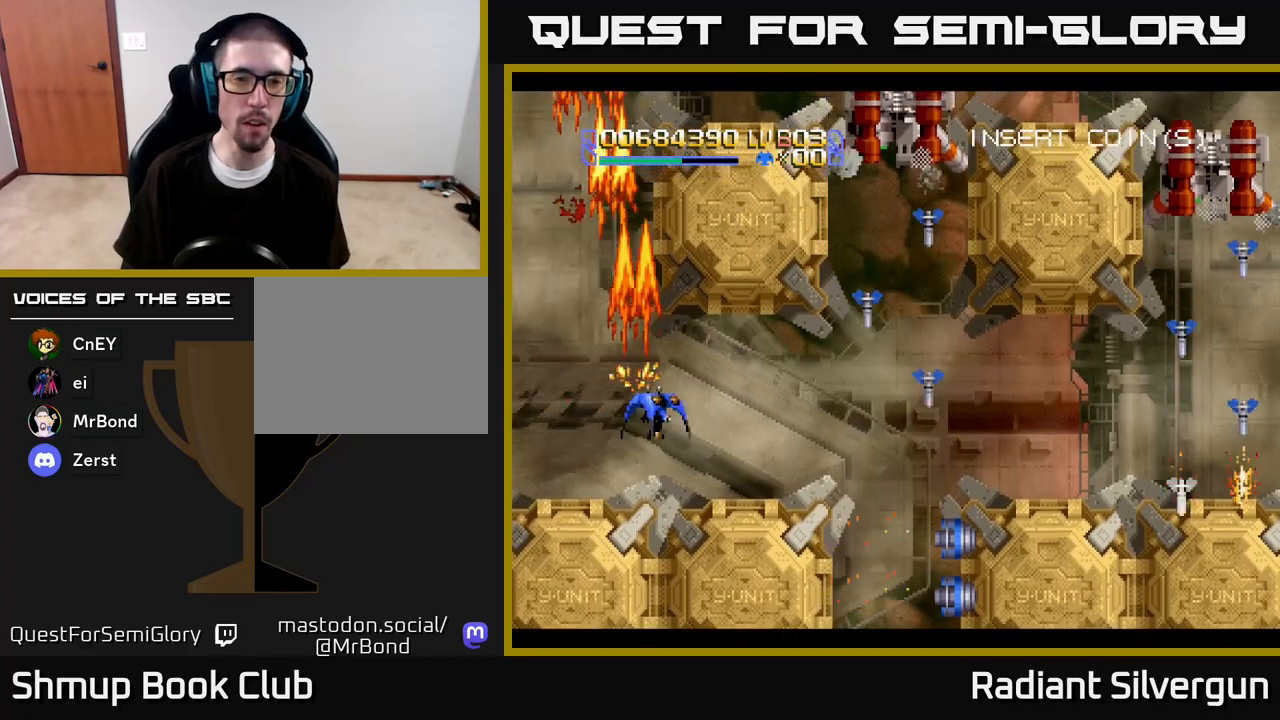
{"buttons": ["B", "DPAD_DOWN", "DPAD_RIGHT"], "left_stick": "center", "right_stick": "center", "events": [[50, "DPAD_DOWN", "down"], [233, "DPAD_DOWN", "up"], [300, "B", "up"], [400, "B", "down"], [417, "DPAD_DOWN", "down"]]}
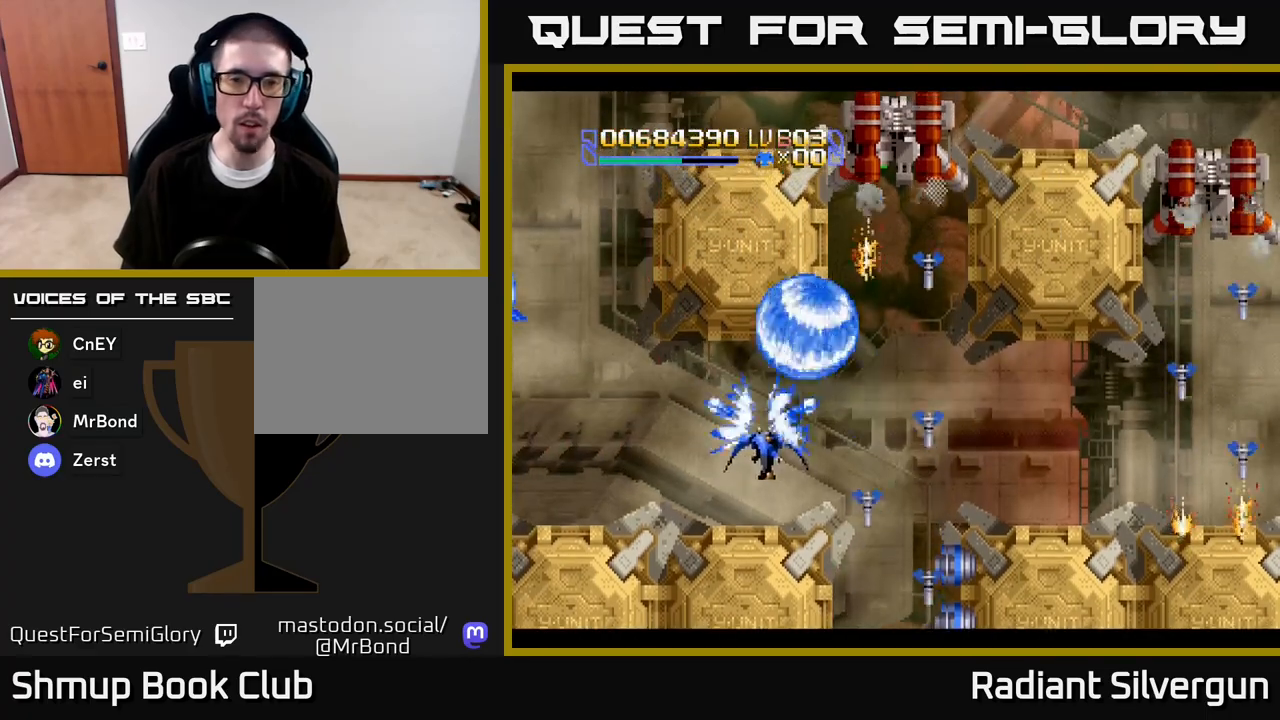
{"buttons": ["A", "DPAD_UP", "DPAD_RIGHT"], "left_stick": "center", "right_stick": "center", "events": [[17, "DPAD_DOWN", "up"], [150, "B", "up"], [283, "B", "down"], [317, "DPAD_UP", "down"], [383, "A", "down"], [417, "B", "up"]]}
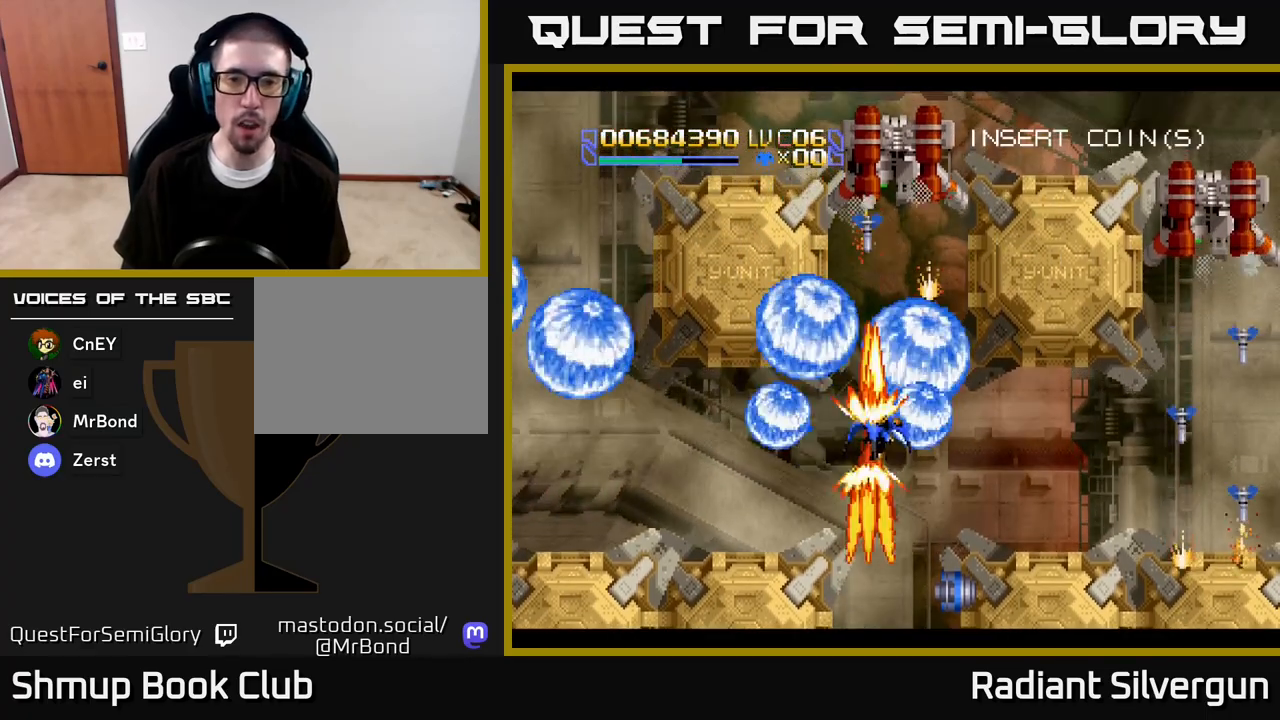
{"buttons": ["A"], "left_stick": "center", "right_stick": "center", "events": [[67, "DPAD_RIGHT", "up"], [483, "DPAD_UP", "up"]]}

+++++

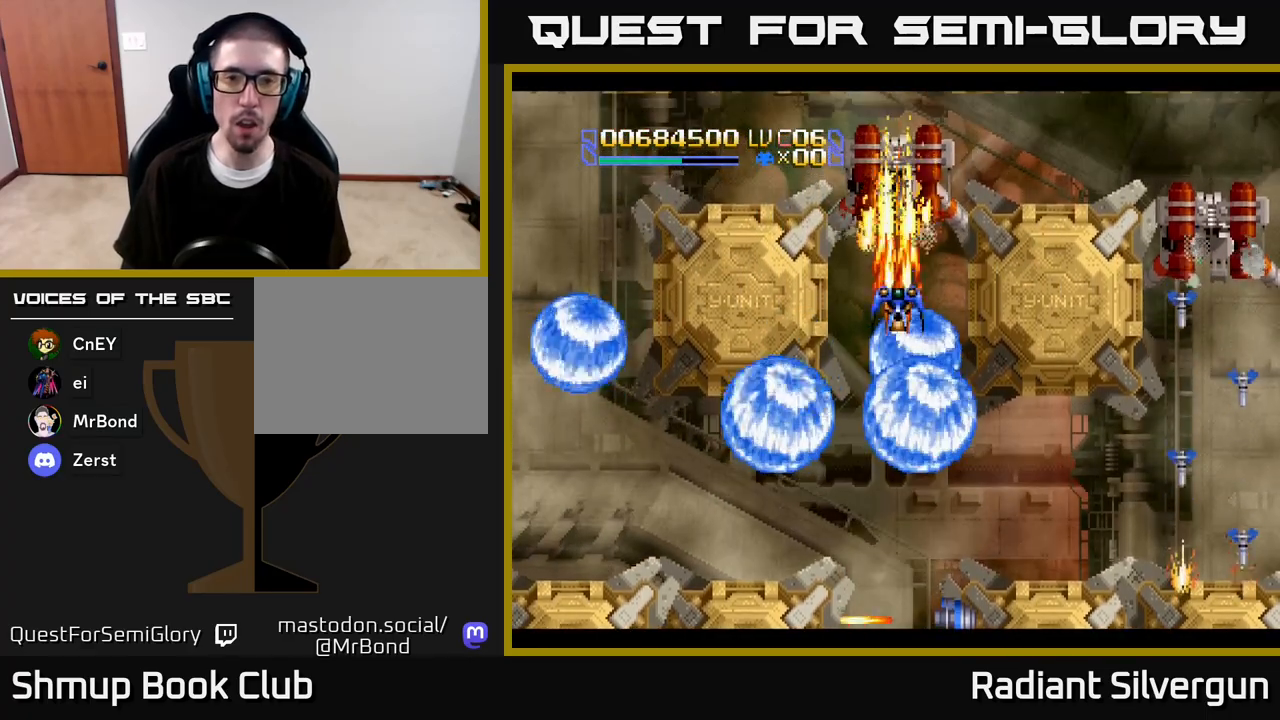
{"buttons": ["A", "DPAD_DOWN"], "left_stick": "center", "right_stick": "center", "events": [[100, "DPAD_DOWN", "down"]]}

+++++

• Your task
Single out each line of the records above with the string "down" in it, and copy it.

• Output of the exercise
{"buttons": ["B", "DPAD_DOWN", "DPAD_RIGHT"], "left_stick": "center", "right_stick": "center", "events": [[50, "DPAD_DOWN", "down"], [233, "DPAD_DOWN", "up"], [300, "B", "up"], [400, "B", "down"], [417, "DPAD_DOWN", "down"]]}
{"buttons": ["A", "DPAD_UP", "DPAD_RIGHT"], "left_stick": "center", "right_stick": "center", "events": [[17, "DPAD_DOWN", "up"], [150, "B", "up"], [283, "B", "down"], [317, "DPAD_UP", "down"], [383, "A", "down"], [417, "B", "up"]]}
{"buttons": ["A", "DPAD_DOWN"], "left_stick": "center", "right_stick": "center", "events": [[100, "DPAD_DOWN", "down"]]}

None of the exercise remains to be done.